1. Field of the Invention
The present invention relates to a liquid crystal cell cluster for use as an intermediate product in the manufacture of liquid crystal cells, and a method of manufacturing liquid crystal cells from such a liquid crystal cell cluster.
2. Description of the Relevant Art
There are widely used liquid crystal display units comprising a liquid crystal sealed between two glass plates each carrying electrodes formed by a thin film fabrication process such as evaporation. When a voltage is applied by electrodes to liquid crystal molecules that are uniformly aligned, the liquid crystal molecules are oriented into a pattern depending on the electrodes for partly blocking transmission of light through the liquid crystal.

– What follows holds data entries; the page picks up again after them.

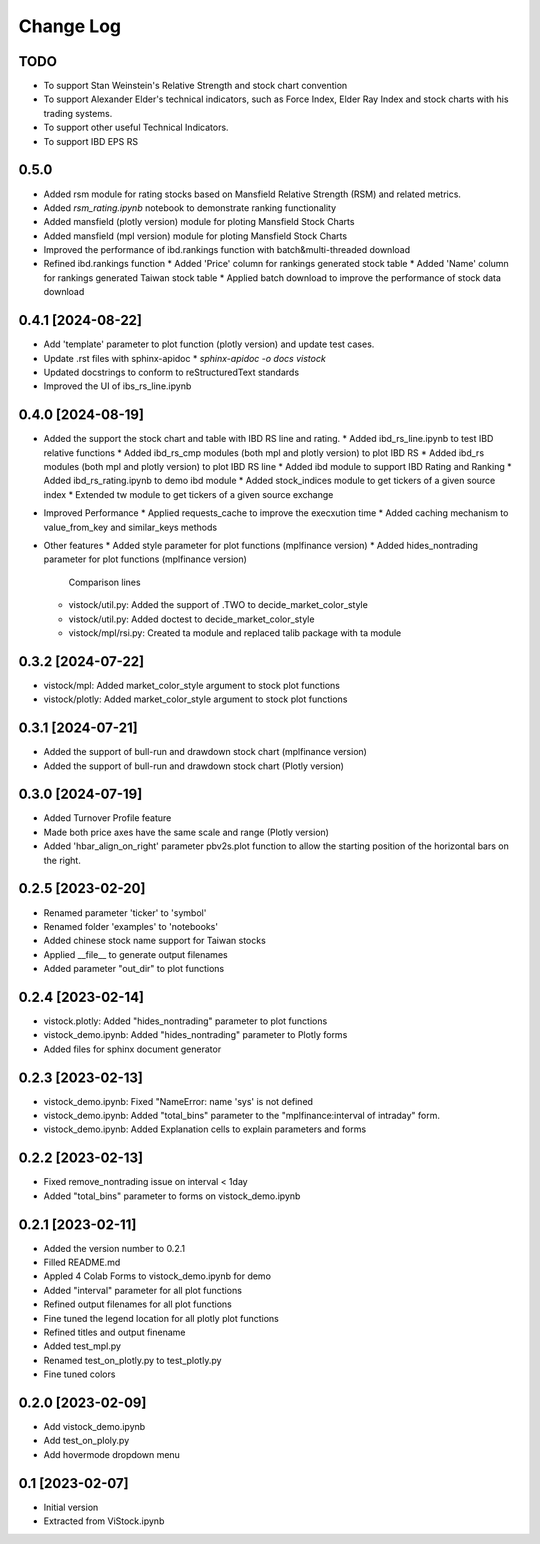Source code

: Change Log
==========
TODO
----
* To support Stan Weinstein's Relative Strength and stock chart convention
* To support Alexander Elder's technical indicators, such as Force Index,
  Elder Ray Index and stock charts with his trading systems.
* To support other useful Technical Indicators.
* To support IBD EPS RS

0.5.0
-----------------
* Added rsm module for rating stocks based on Mansfield Relative Strength (RSM)
  and related metrics.
* Added `rsm_rating.ipynb` notebook to demonstrate ranking functionality
* Added mansfield (plotly version) module for ploting Mansfield Stock Charts
* Added mansfield (mpl version) module for ploting Mansfield Stock Charts
* Improved the performance of ibd.rankings function with batch&multi-threaded
  download
* Refined ibd.rankings function
  * Added 'Price' column for rankings generated stock table
  * Added 'Name' column for rankings generated Taiwan stock table
  * Applied batch download to improve the performance of stock data download

0.4.1 [2024-08-22]
------------------
* Add 'template' parameter to plot function (plotly version) and update test
  cases.
* Update .rst files with sphinx-apidoc
  * `sphinx-apidoc -o docs vistock`
* Updated docstrings to conform to reStructuredText standards
* Improved the UI of ibs_rs_line.ipynb

0.4.0 [2024-08-19]
------------------
* Added the support the stock chart and table with IBD RS line and rating.
  * Added ibd_rs_line.ipynb to test IBD relative functions
  * Added ibd_rs_cmp modules (both mpl and plotly version) to plot IBD RS
  * Added ibd_rs modules (both mpl and plotly version) to plot IBD RS line
  * Added ibd module to support IBD Rating and Ranking
  * Added ibd_rs_rating.ipynb to demo ibd module
  * Added stock_indices module to get tickers of a given source index
  * Extended tw module to get tickers of a given source exchange
* Improved Performance
  * Applied requests_cache to improve the execxution time
  * Added caching mechanism to value_from_key and similar_keys methods
* Other features
  * Added style parameter for plot functions (mplfinance version)
  * Added hides_nontrading parameter for plot functions (mplfinance version)
    Comparison lines
  * vistock/util.py: Added the support of .TWO to decide_market_color_style
  * vistock/util.py: Added doctest to decide_market_color_style
  * vistock/mpl/rsi.py: Created ta module and replaced talib package with ta
    module

0.3.2 [2024-07-22]
------------------
* vistock/mpl: Added market_color_style argument to stock plot functions
* vistock/plotly: Added market_color_style argument to stock plot functions

0.3.1 [2024-07-21]
------------------
* Added the support of bull-run and drawdown stock chart (mplfinance version)
* Added the support of bull-run and drawdown stock chart (Plotly version)

0.3.0 [2024-07-19]
------------------
* Added Turnover Profile feature
* Made both price axes have the same scale and range (Plotly version)
* Added 'hbar_align_on_right' parameter pbv2s.plot function to allow the
  starting position of the horizontal bars on the right.

0.2.5 [2023-02-20]
------------------
* Renamed parameter 'ticker' to 'symbol'
* Renamed folder 'examples' to 'notebooks'
* Added chinese stock name support for Taiwan stocks
* Applied __file__ to generate output filenames
* Added parameter "out_dir" to plot functions

0.2.4 [2023-02-14]
------------------
* vistock.plotly: Added "hides_nontrading" parameter to plot functions
* vistock_demo.ipynb: Added "hides_nontrading" parameter to Plotly forms
* Added files for sphinx document generator

0.2.3 [2023-02-13]
------------------
* vistock_demo.ipynb: Fixed "NameError: name 'sys' is not defined
* vistock_demo.ipynb: Added "total_bins" parameter to the "mplfinance:interval
  of intraday" form.
* vistock_demo.ipynb: Added Explanation cells to explain parameters and forms

0.2.2 [2023-02-13]
------------------
* Fixed remove_nontrading issue on interval < 1day
* Added "total_bins" parameter to forms on vistock_demo.ipynb

0.2.1 [2023-02-11]
------------------
* Added the version number to 0.2.1
* Filled README.md
* Appled 4 Colab Forms to vistock_demo.ipynb for demo
* Added "interval" parameter for all plot functions
* Refined output filenames for all plot functions
* Fine tuned the legend location for all plotly plot functions
* Refined titles and output finename
* Added test_mpl.py
* Renamed test_on_plotly.py to test_plotly.py
* Fine tuned colors

0.2.0 [2023-02-09]
------------------
* Add vistock_demo.ipynb
* Add test_on_ploly.py
* Add hovermode dropdown menu

0.1 [2023-02-07]
----------------
* Initial version
* Extracted from ViStock.ipynb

One conventional process of manufacturing a liquid crystal cell for use in the liquid crystal display unit will be described below with reference to FIGS. 6(a) through 6(f) of the accompanying drawings.
First, a liquid crystal cell cluster 100 as shown in FIG. 6(a) is prepared which comprises two glass plates 101 joined to each other with a matrix of spaces 103 defined therebetween in horizontal rows and vertical columns with a sealant 102, each of the spaces 103 having an inlet 104. Each of the glass plates 101 has electrodes 105 and terminals 106 formed thereon in association with the spaces 103.
Then, as shown in FIG. 6(b), the liquid crystal cell cluster 100 is cut off horizontally into a plurality of subclusters 100a each composed of a horizontal array of spaces 103. The inlets 104 of the spaces 103 are open on one side of each of the subclusters 100a.
Thereafter, while the spaces 103 of each of the subclusters 100a are being evacuated, the inlets 104 are immersed in a liquid crystal 107, allowing the spaces 103 to be filled with the liquid crystal 107 as shown in FIG. 6(c). Then, the inlet 104 are sealed as shown in FIG. 6(d), after which the subcluster 100a is cut off into individual cells 100b as shown in FIG. 6(e). Thereafter, as shown in FIG. 6(f), polarizers 108 are attached to the respective opposite surfaces of each of the cells 100b, thus completing a liquid crystal cell 110.
According to the above conventional process of manufacturing a liquid crystal cell, however, it is not possible to introduce the liquid crystal into all the spaces 103 of the liquid crystal cell cluster 100 in one operation. Since the liquid crystal cell cluster 100 is first cut off horizontally into a plurality of subclusters 100a each having inlets 104 opening on one side, the efficiency with which liquid crystal is introduced into the spaces 103 is relatively low.
Furthermore, inasmuch as the liquid crystal cell cluster 100 is cut off at an early stage, subsequent steps such as of attaching polarizers 108 are quite cumbersome to carry out.
When the liquid crystal 107 is introduced into the spaces 103, the liquid crystal 107 finds its way into outer sides of the spaces 103, i.e., the portions of the spaces 103 where the terminals 106 are formed. Consequently, it is necessary to clean off those portions to remove the liquid crystal that has attached.